Lesson Discovered: Isolate Environments
So as an alternative, we adopted a well known greatest observe:
Use remoted environments per framework:
This ensures steady setups and simpler upgrades/downgrades per framework with out cross-contamination of dependencies.
We created a clear Conda setting for PyTorch:
conda create -n torch27 python=3.11
conda activate torch27
We’ll quickly repeat the identical for TensorFlow (in a separate env like tf218), protecting installations clear, versioned, and simple to handle.
This additionally offers flexibility to check out experimental builds or downgrade particular packages with out worrying about one framework breaking the opposite.

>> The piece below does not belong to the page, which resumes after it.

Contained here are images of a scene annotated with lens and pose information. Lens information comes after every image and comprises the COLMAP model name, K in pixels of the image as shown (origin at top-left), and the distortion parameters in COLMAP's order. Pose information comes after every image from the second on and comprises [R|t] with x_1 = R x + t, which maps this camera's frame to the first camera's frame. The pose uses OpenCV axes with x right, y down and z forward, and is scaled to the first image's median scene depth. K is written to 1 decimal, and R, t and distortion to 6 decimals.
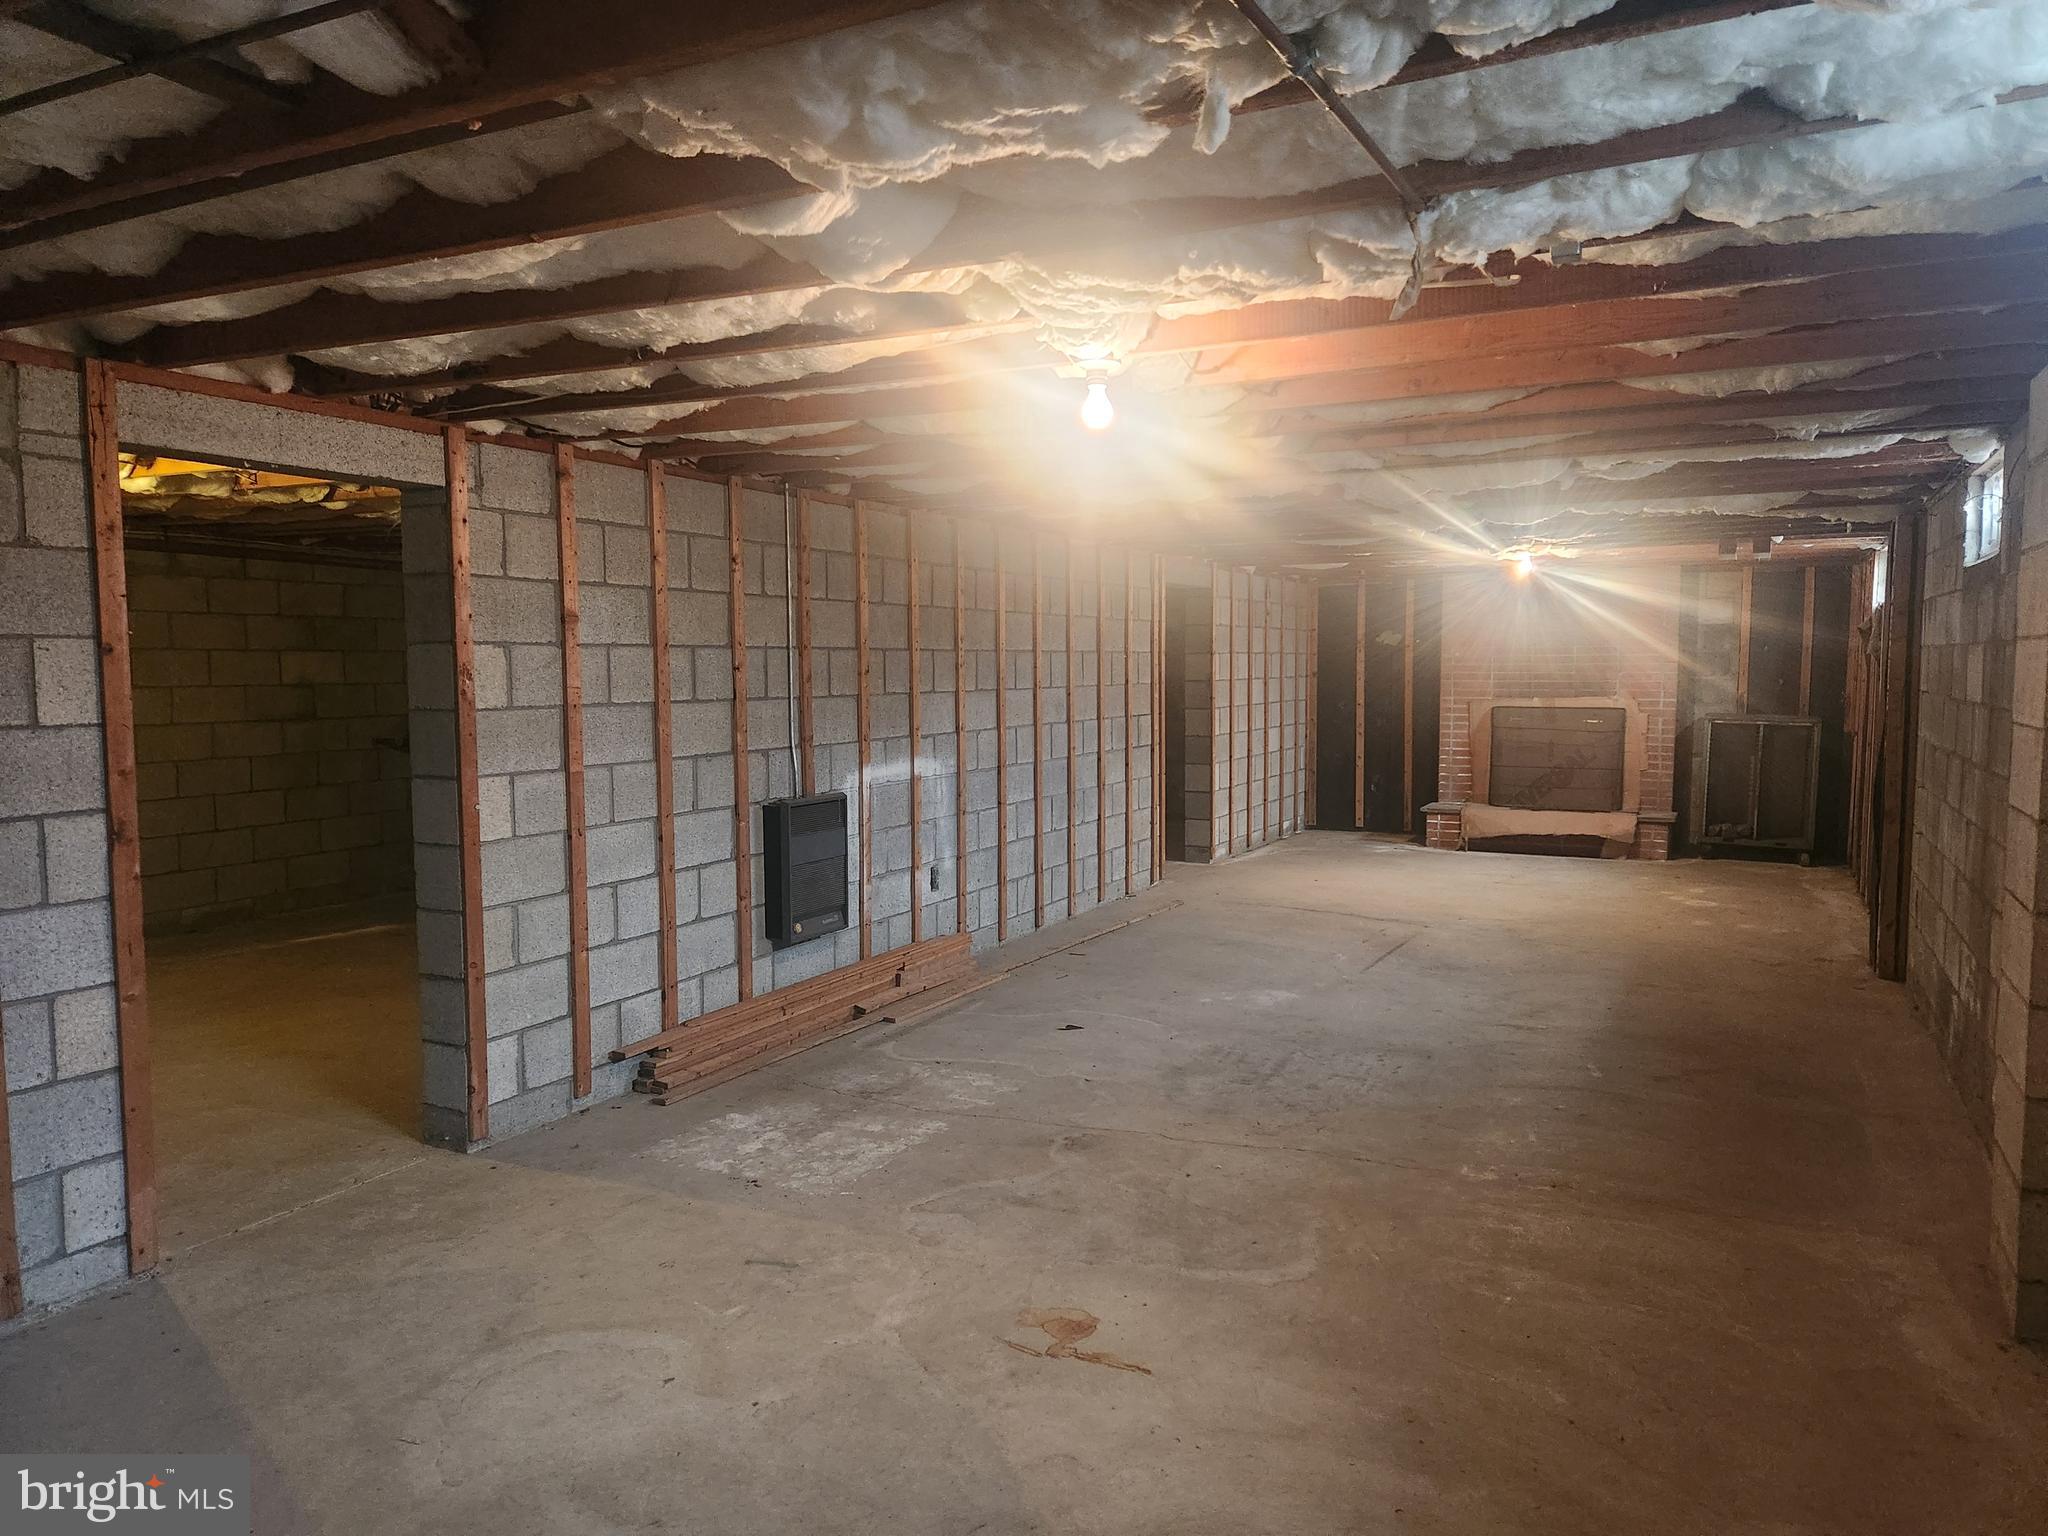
lens RADIAL K [[1362.0, 0, 1016.5], [0, 1362.0, 775.3], [0, 0, 1]] dist [0.026278, -0.008458]
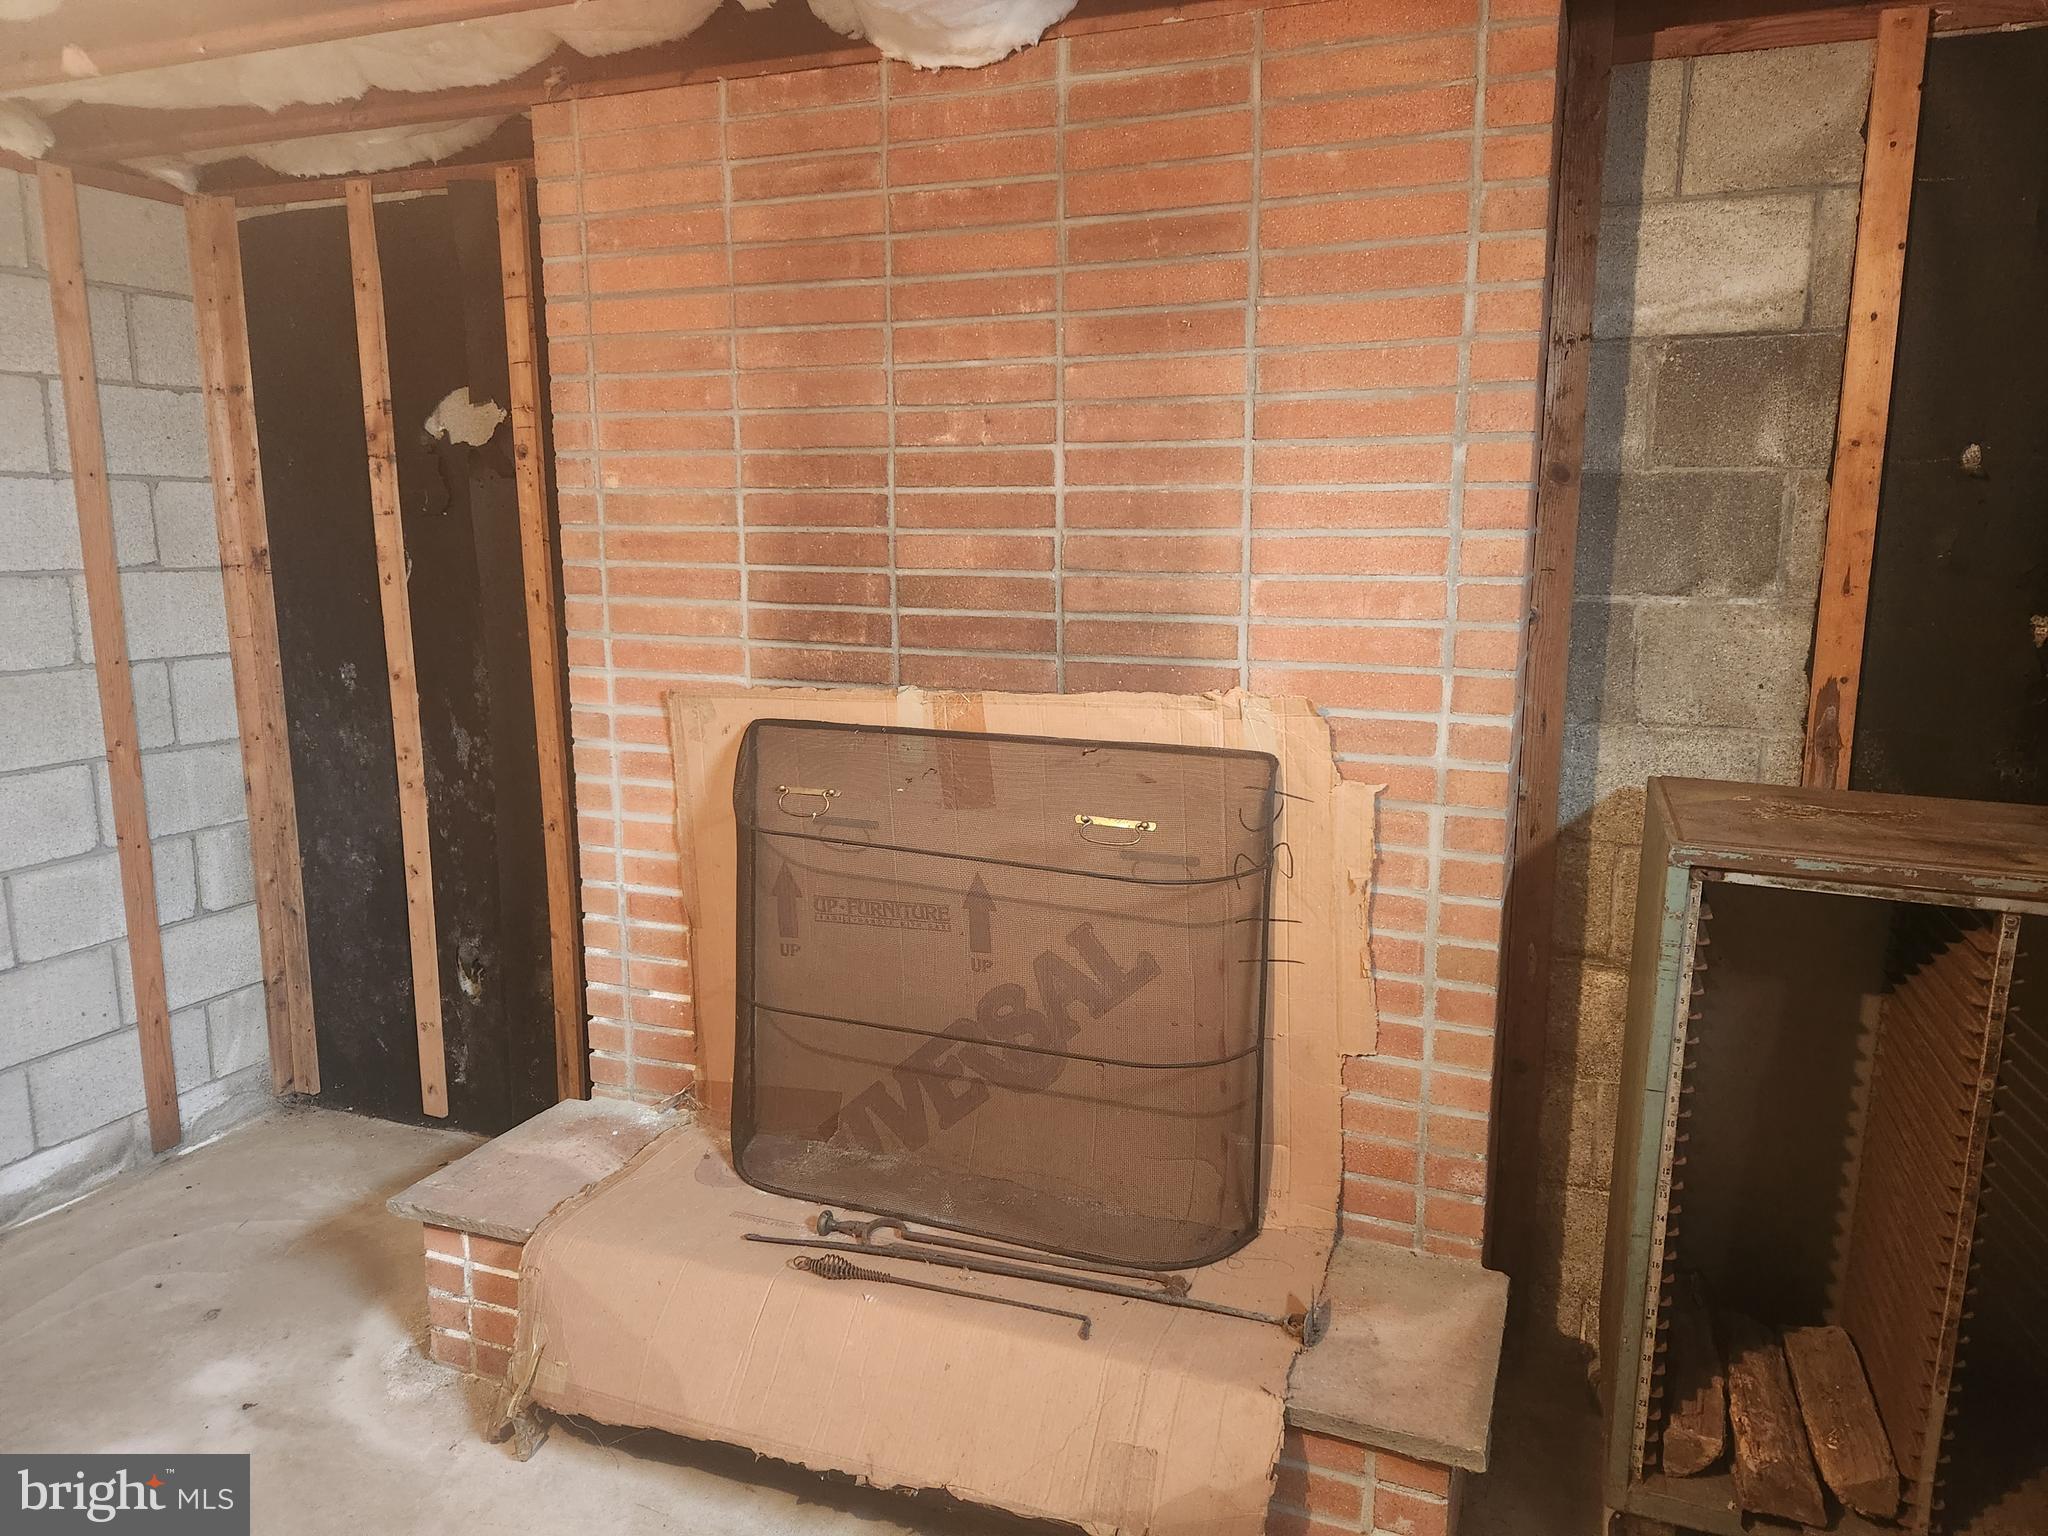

With PyTorch working completely in its personal setting, we moved on to establishing TensorFlow 2.18 in its personal devoted Conda setting to keep away from model clashes and bundle conflicts.
Notice: We’re protecting TensorFlow separate as a result of PyTorch and TensorFlow usually require completely different cuDNN variations, construct flags, and dependencies. Putting in each in the identical setting is dangerous and might break one or each frameworks.
Creating the TensorFlow Surroundings
We created a clear Conda setting utilizing Python 3.11:
conda create -n tf218 python=3.11
conda activate tf218
Then put in TensorFlow 2.18 with GPU help:
python3 -m pip set up tensorflow[and-cuda]==2.18
The [and-cuda] tag ensures that TensorFlow pulls within the mandatory CUDA and cuDNN libraries instantly, fairly than counting on international system installations.
Verifying TensorFlow GPU Entry
As soon as put in, we examined the setup utilizing this command:
python3 -c "import tensorflow as tf; print(tf.config.list_physical_devices('GPU'))"
Anticipated Output:
[PhysicalDevice(name='/physical_device:GPU:0', device_type='GPU')]
This confirmed that TensorFlow was correctly linked with CUDA 12.6 and ready to make use of the GPU. Though some warnings about plugin registration and efficiency optimizations appeared, they’re frequent and non-blocking except you’re compiling TensorFlow from supply. These warnings go away when code is run the following time. So you may safely ignore these.
We now had each PyTorch 2.7 and TensorFlow 2.18 put in, examined, and GPU-accelerated — every in its personal steady sandbox.
To check the environments visually and run ML code interactively, we arrange Jupyter Notebooks with every Conda setting:
pip set up ipykernel
python -m ipykernel set up --user --name=tf218 --display-name "TensorFlow 2.18"
We used VS Code’s Jupyter plugin to open .ipynb information and choose both Torch or TensorFlow kernels relying on what we had been engaged on.
Right here’s what we put in and examined up to now:
Establishing ML environments with GPU help isn’t at all times easy, particularly when managing a number of frameworks, SDK variations, and deep studying libraries.
However documenting as we went, co-debugging, cross-referencing NVIDIA help matrices, and verifying all the things step-by-step helped us construct confidence and readability. And now, all the things is operating easily, with clear environments, GPU acceleration, and no hidden conflicts.
Whether or not you’re working solo or with a pal (like we did), having a repeatable, validated dev log is your greatest protection towards future setup ache.
Pleased experimenting, coaching, and deploying!